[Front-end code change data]
○ ○ ○ ○ ○

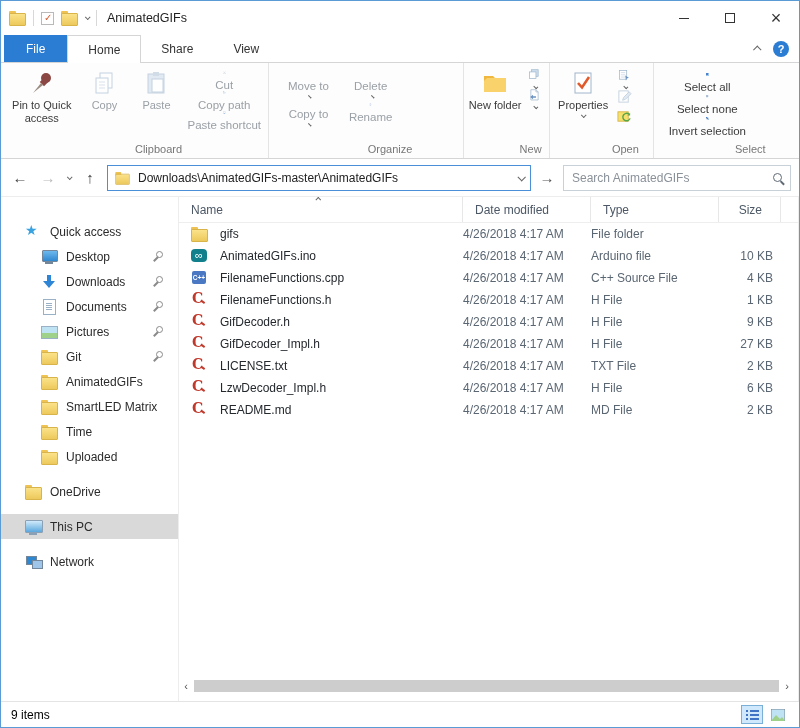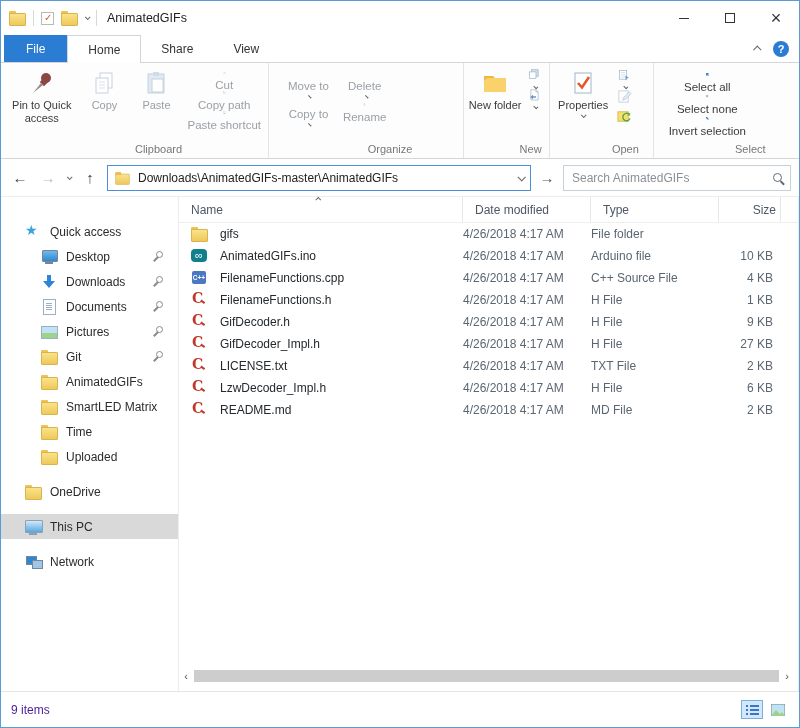--- a/index.html
+++ b/index.html
@@ -92,33 +92,33 @@
 .ic-h::before { content:"C"; position:absolute; left:1px; top:-2px; font-family:"DejaVu Serif",serif; font-weight:bold; font-size:14px; color:#c0392b; }
 .ic-h::after { content:""; position:absolute; left:10px; top:9px; width:4px; height:2px; background:#c0392b; transform:rotate(35deg); }
 
 
 .listpane { flex:1; position:relative; display:flex; flex-direction:column; border-right:1px solid #ededed; }
 .lheader { display:flex; height:26px; align-items:center; font-size:12px; color:#4c5866; border-bottom:1px solid #eee; flex:0 0 auto; position:relative; }
 .hcell { height:100%; display:flex; align-items:center; border-right:1px solid #e7e7e7; padding-left:12px; cursor:default; position:relative; }
 .c-name { width:284px; }
 .c-date { width:128px; }
 .c-type { width:128px; }
-.c-size { width:62px; justify-content:flex-end; padding-right:4px; }
+.c-size { width:62px; justify-content:flex-end; padding-right:18px; }
 .sortmark { position:absolute; top:0; left:138px; }
 .frow { display:flex; height:22px; align-items:center; font-size:12px; cursor:default; }
 .cell { display:flex; align-items:center; height:100%; }
 .cell.c-name { padding-left:12px; gap:12px; color:#24292e; }
 .cell.c-date,.cell.c-type { color:#5a6672; }
 .cell.c-size { color:#5a6672; justify-content:flex-end; padding-right:8px; }
 .hscroll { position:absolute; left:2px; right:6px; bottom:8px; height:14px; display:flex; align-items:center; gap:3px; }
 .hs-arrow { font-size:11px; color:#555; width:10px; text-align:center; line-height:14px; }
 .hs-thumb { flex:1; height:12px; background:#cdcdcd; }
 
 
-.statusbar { height:36px; border-top:1px solid #e4e4e4; display:flex; align-items:center; padding:0 10px; font-size:12px; color:#4c1d95; flex:0 0 auto; }
+.statusbar { height:26px; border-top:1px solid #e4e4e4; display:flex; align-items:center; padding:0 10px; font-size:12px; color:#000000; flex:0 0 auto; }
 .view-btns { margin-left:auto; display:flex; gap:4px; }
 .vbtn { width:22px; height:19px; display:flex; align-items:center; justify-content:center; border:1px solid transparent; }
 .vbtn.sel { background:#cfe8fb; border-color:#7ab0d8; }
 
 
 .mini-prop { width:13px; height:13px; background:#fff; border:1px solid #b9b9b9; position:relative; }
 .mini-prop::before { content:"\2713"; position:absolute; left:2px; top:-1px; color:#d85c31; font-size:10px; font-weight:bold; }
 button { background:none; border:none; font:inherit; color:inherit; padding:0; text-align:inherit;flex-direction:column; }
 </style>
 </head>
@@ -213,21 +213,21 @@
                 <path d="M3 13l4-4v2.5h4v3H7V17z" fill="#3f74c4"></path>
               </svg>
             <span>Paste shortcut</span>
           </button>
         </div>
       </div>
       <div class="rlabel">Clipboard</div>
     </div>
 
     <div class="rgroup" style="width:196px">
-      <div class="rbody" style="gap:4px; padding-left:14px;">
+      <div class="rbody" style="gap:10px; padding-left:14px;">
         <div class="rsmallcol" style="gap:8px; padding-top:8px;">
           <button class="rsmall dis">
             <svg width="15" height="15" viewBox="0 0 16 16">
                 <rect x="1" y="3" width="8" height="10" fill="#e8eef5" stroke="#9fb6cc"></rect>
                 <path d="M6 8h7m-2.5-2.5L13 8l-2.5 2.5" stroke="#6b94c4" fill="none" stroke-width="1.4"></path>
               </svg>
             <span>Move to</span>
             <span class="chev chev-sm caret-after"></span>
           </button>
           <button class="rsmall dis">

○ ○ ○ ○ ○

*WORK ORDER*
Whenever a line in the entries holds the word "font", copy that line.

*EXERCISE OUTPUT*
 .ic-h::before { content:"C"; position:absolute; left:1px; top:-2px; font-family:"DejaVu Serif",serif; font-weight:bold; font-size:14px; color:#c0392b; }
 .lheader { display:flex; height:26px; align-items:center; font-size:12px; color:#4c5866; border-bottom:1px solid #eee; flex:0 0 auto; position:relative; }
 .frow { display:flex; height:22px; align-items:center; font-size:12px; cursor:default; }
 .hs-arrow { font-size:11px; color:#555; width:10px; text-align:center; line-height:14px; }
-.statusbar { height:36px; border-top:1px solid #e4e4e4; display:flex; align-items:center; padding:0 10px; font-size:12px; color:#4c1d95; flex:0 0 auto; }
+.statusbar { height:26px; border-top:1px solid #e4e4e4; display:flex; align-items:center; padding:0 10px; font-size:12px; color:#000000; flex:0 0 auto; }
 .mini-prop::before { content:"\2713"; position:absolute; left:2px; top:-1px; color:#d85c31; font-size:10px; font-weight:bold; }
 button { background:none; border:none; font:inherit; color:inherit; padding:0; text-align:inherit;flex-direction:column; }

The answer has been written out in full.